● What you will do
Copy out all the lines of the data precisely, omitting any pictures.

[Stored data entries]
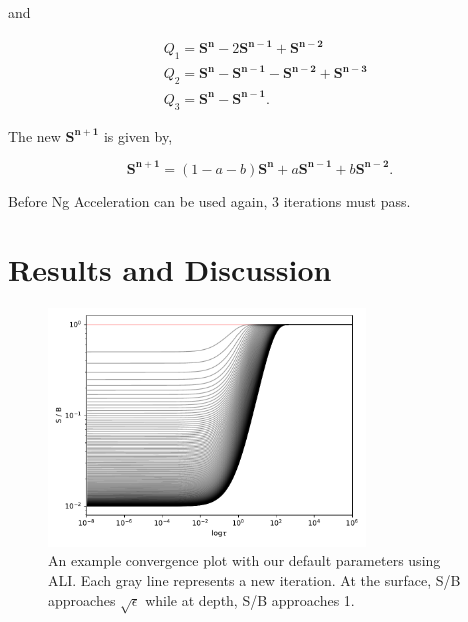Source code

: \documentclass[12pt]{article}
\begin{document}
and 

\begin{equation}
    \begin{split}
        & Q_{1} = \mathbf{S^{n}}-2\mathbf{S^{n-1}}+\mathbf{S^{n-2}}\\
        & Q_{2} = \mathbf{S^{n}}-\mathbf{S^{n-1}}-\mathbf{S^{n-2}}+\mathbf{S^{n-3}}\\
        & Q_{3} = \mathbf{S^{n}}-\mathbf{S^{n-1}}.
    \end{split}
\end{equation}

The new $\mathbf{S^{n+1}}$ is given by,

\begin{equation}
    \mathbf{S^{n+1}} = (1-a-b)\mathbf{S^{n}} + a\mathbf{S^{n-1}} + b\mathbf{S^{n-2}}.
\end{equation}

Before Ng Acceleration can be used again, 3 iterations must pass.


\section{Results and Discussion}

\begin{figure}[ht]
 \centering
 \includegraphics[width=0.75\textwidth]{S_B_convergence.pdf}
 \caption{An example convergence plot with our default parameters using ALI. Each gray line represents a new iteration. At the surface, S/B approaches $\sqrt\epsilon$ while at depth, S/B approaches 1.}
\end{figure}
\end{document}
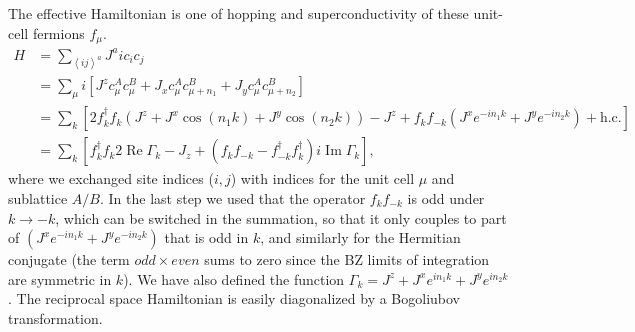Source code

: \documentclass[aps,pra,preprint,groupedaddress]{revtex4-1}
\DeclareMathOperator{\re}{Re}
\DeclareMathOperator{\im}{Im}
\newcommand{\1}{\mathds{1}}
\begin{document}
The effective Hamiltonian is one of hopping and superconductivity of these unit-cell fermions $f_\mu$.
\begin{align} %
H &= \sum_{\left<ij\right>^a} J^a i c_i c_j \nonumber\\
&= \sum_{\mu} i \left[ J^z  c_\mu^A c^B_\mu + J_x  c_\mu^A c^B_{\mu+n_1} + J_y  c_\mu^A c^B_{\mu+n_2} \right] \nonumber \\
&= \sum_k \left[ 2 f^\dagger_k f_k \left( J^z + J^x \cos(n_1 k) + J^y \cos(n_2 k) \right) - J^z + f_k f_{-k} \left( J^x e^{-in_1 k} + J^y e^{-in_2 k}  \right) + \textrm{h.c.} \right] \nonumber \\ %
&= \sum_k \left[f^\dagger_k f_k 2 \re \Gamma_k - J_z + \left(f_k f_{-k} - f^\dagger_{-k} f^\dagger_k \right) i \im \Gamma_k \right],
\label{fHam}
\end{align}
where we exchanged site indices ($i,j$) with indices for the unit cell $\mu$ and sublattice $A/B$. In the last step we used that the operator $f_k f_{-k}$ is odd under $k \to -k$, which can be switched in the summation, so that it only couples to part of $\left( J^x e^{-in_1 k} + J^y e^{-in_2 k}  \right)$ that is odd in $k$, and similarly for the Hermitian conjugate (the term $odd \times even$ sums to zero since the BZ limits of integration are symmetric in $k$). We have also defined the function $\Gamma_k = J^z + J^x e^{i n_1 k} + J^y e^{i n_2 k}$.
The reciprocal space Hamiltonian is easily diagonalized by a Bogoliubov transformation. 
\end{document}
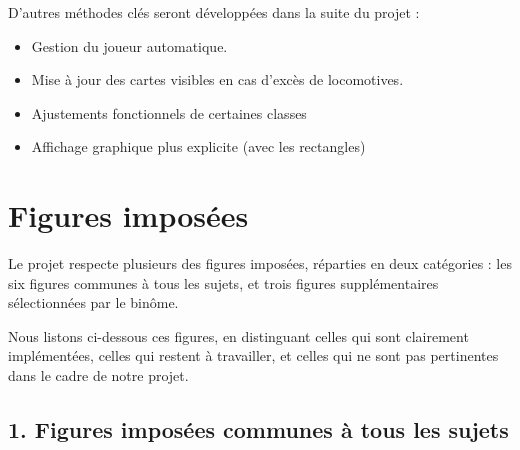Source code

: \documentclass[a4paper,12pt]{report}
\begin{document}
D'autres méthodes clés seront développées dans la suite du projet :
\begin{itemize}
    \item Gestion du joueur automatique.
    \item Mise à jour des cartes visibles en cas d'excès de locomotives.
    \item Ajustements fonctionnels de certaines classes
    \item Affichage graphique plus explicite (avec les rectangles)
\end{itemize}

\chapter{Figures imposées}

Le projet respecte plusieurs des figures imposées, réparties en deux catégories :
les six figures communes à tous les sujets, et trois figures supplémentaires sélectionnées par le binôme.

Nous listons ci-dessous ces figures, en distinguant celles qui sont clairement implémentées,
celles qui restent à travailler, et celles qui ne sont pas pertinentes dans le cadre de notre projet.

\section*{1. Figures imposées communes à tous les sujets}
\end{document}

● Result of this task
Source code

: \documentclass[12pt]{article}
\begin{document}
and 

\begin{equation}
    \begin{split}
        & Q_{1} = \mathbf{S^{n}}-2\mathbf{S^{n-1}}+\mathbf{S^{n-2}}\\
        & Q_{2} = \mathbf{S^{n}}-\mathbf{S^{n-1}}-\mathbf{S^{n-2}}+\mathbf{S^{n-3}}\\
        & Q_{3} = \mathbf{S^{n}}-\mathbf{S^{n-1}}.
    \end{split}
\end{equation}

The new $\mathbf{S^{n+1}}$ is given by,

\begin{equation}
    \mathbf{S^{n+1}} = (1-a-b)\mathbf{S^{n}} + a\mathbf{S^{n-1}} + b\mathbf{S^{n-2}}.
\end{equation}

Before Ng Acceleration can be used again, 3 iterations must pass.


\section{Results and Discussion}

\begin{figure}[ht]
 \centering
 \includegraphics[width=0.75\textwidth]{S_B_convergence.pdf}
 \caption{An example convergence plot with our default parameters using ALI. Each gray line represents a new iteration. At the surface, S/B approaches $\sqrt\epsilon$ while at depth, S/B approaches 1.}
\end{figure}
\end{document}
Source code

: \documentclass[aps,pra,preprint,groupedaddress]{revtex4-1}
\DeclareMathOperator{\re}{Re}
\DeclareMathOperator{\im}{Im}
\newcommand{\1}{\mathds{1}}
\begin{document}
The effective Hamiltonian is one of hopping and superconductivity of these unit-cell fermions $f_\mu$.
\begin{align} %
H &= \sum_{\left<ij\right>^a} J^a i c_i c_j \nonumber\\
&= \sum_{\mu} i \left[ J^z  c_\mu^A c^B_\mu + J_x  c_\mu^A c^B_{\mu+n_1} + J_y  c_\mu^A c^B_{\mu+n_2} \right] \nonumber \\
&= \sum_k \left[ 2 f^\dagger_k f_k \left( J^z + J^x \cos(n_1 k) + J^y \cos(n_2 k) \right) - J^z + f_k f_{-k} \left( J^x e^{-in_1 k} + J^y e^{-in_2 k}  \right) + \textrm{h.c.} \right] \nonumber \\ %
&= \sum_k \left[f^\dagger_k f_k 2 \re \Gamma_k - J_z + \left(f_k f_{-k} - f^\dagger_{-k} f^\dagger_k \right) i \im \Gamma_k \right],
\label{fHam}
\end{align}
where we exchanged site indices ($i,j$) with indices for the unit cell $\mu$ and sublattice $A/B$. In the last step we used that the operator $f_k f_{-k}$ is odd under $k \to -k$, which can be switched in the summation, so that it only couples to part of $\left( J^x e^{-in_1 k} + J^y e^{-in_2 k}  \right)$ that is odd in $k$, and similarly for the Hermitian conjugate (the term $odd \times even$ sums to zero since the BZ limits of integration are symmetric in $k$). We have also defined the function $\Gamma_k = J^z + J^x e^{i n_1 k} + J^y e^{i n_2 k}$.
The reciprocal space Hamiltonian is easily diagonalized by a Bogoliubov transformation. 
\end{document}
Source code

: \documentclass[a4paper,12pt]{report}
\begin{document}
D'autres méthodes clés seront développées dans la suite du projet :
\begin{itemize}
    \item Gestion du joueur automatique.
    \item Mise à jour des cartes visibles en cas d'excès de locomotives.
    \item Ajustements fonctionnels de certaines classes
    \item Affichage graphique plus explicite (avec les rectangles)
\end{itemize}

\chapter{Figures imposées}

Le projet respecte plusieurs des figures imposées, réparties en deux catégories :
les six figures communes à tous les sujets, et trois figures supplémentaires sélectionnées par le binôme.

Nous listons ci-dessous ces figures, en distinguant celles qui sont clairement implémentées,
celles qui restent à travailler, et celles qui ne sont pas pertinentes dans le cadre de notre projet.

\section*{1. Figures imposées communes à tous les sujets}
\end{document}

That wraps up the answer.